受傷時にはアキレス腱が切れたという感覚よりも、「ふくらはぎを何かで叩かれた」「後ろからボールが当たった」という感覚のほうが近いこともしばしばあります。アキレス腱が切れても歩行は可能ですが、つま先立ちをすることが難しくなります。断裂部分は外から触れることが可能で、凹んだ部分があればそこが断裂部位であり圧痛もみられます。それだけでも診断はつきますが、超音波で確認することも可能です。レントゲン検査では何ら異常がないことがほとんどで、ほぼ意味がありません。
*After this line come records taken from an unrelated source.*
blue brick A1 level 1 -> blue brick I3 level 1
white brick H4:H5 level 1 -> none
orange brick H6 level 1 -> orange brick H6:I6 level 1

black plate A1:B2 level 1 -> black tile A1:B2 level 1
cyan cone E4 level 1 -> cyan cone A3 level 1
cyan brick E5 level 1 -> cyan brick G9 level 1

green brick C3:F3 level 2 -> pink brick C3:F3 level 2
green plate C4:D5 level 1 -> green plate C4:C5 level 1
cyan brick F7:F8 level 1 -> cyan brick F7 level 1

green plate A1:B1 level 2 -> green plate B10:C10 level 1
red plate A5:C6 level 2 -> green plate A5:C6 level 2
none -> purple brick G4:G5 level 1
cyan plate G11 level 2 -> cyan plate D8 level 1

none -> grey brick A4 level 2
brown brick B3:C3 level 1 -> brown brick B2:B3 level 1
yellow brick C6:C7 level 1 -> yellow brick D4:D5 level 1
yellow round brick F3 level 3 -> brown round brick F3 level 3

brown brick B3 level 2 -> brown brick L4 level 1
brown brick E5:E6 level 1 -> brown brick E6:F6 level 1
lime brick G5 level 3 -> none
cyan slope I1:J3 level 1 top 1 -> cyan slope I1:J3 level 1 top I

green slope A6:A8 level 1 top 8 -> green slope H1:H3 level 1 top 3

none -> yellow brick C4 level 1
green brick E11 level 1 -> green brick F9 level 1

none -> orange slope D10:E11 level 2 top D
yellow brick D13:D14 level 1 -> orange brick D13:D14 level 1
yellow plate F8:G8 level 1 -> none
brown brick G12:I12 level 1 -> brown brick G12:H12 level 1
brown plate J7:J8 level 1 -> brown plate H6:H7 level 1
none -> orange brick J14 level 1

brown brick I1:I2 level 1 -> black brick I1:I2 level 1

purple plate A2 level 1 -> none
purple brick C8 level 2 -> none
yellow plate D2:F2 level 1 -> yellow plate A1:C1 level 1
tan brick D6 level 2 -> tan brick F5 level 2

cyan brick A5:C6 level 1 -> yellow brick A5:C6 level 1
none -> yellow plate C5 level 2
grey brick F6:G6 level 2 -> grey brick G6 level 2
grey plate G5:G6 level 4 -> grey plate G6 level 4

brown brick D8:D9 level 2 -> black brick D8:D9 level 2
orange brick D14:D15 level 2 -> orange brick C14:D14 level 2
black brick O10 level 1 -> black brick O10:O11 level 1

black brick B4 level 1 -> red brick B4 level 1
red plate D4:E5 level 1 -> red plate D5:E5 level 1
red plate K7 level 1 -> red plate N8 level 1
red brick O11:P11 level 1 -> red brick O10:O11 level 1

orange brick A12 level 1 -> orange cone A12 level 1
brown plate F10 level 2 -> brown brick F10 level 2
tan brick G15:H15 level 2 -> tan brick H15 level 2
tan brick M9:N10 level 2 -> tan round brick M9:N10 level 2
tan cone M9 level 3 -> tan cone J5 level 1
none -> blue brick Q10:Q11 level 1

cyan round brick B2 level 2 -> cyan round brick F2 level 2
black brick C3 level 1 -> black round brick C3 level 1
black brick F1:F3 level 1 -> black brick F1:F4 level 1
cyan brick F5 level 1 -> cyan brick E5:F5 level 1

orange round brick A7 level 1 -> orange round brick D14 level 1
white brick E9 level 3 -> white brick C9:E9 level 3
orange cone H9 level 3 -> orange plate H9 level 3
治療は、断裂したアキレス腱を手術で縫合する方法と、手術を行わずギプスや装具で腱の修復を目指す保存療法とがありますが、シンガポールに住んでいる方はほとんどがお若く活動性が高い方なので、多くの場合は手術をお勧めしています。手術療法のほうが腱をしっかり繋ぐことが出来、再断裂のリスクも低いからです。それでもスポーツへの完全復帰は半年くらい様子をみたほうが良いとされています。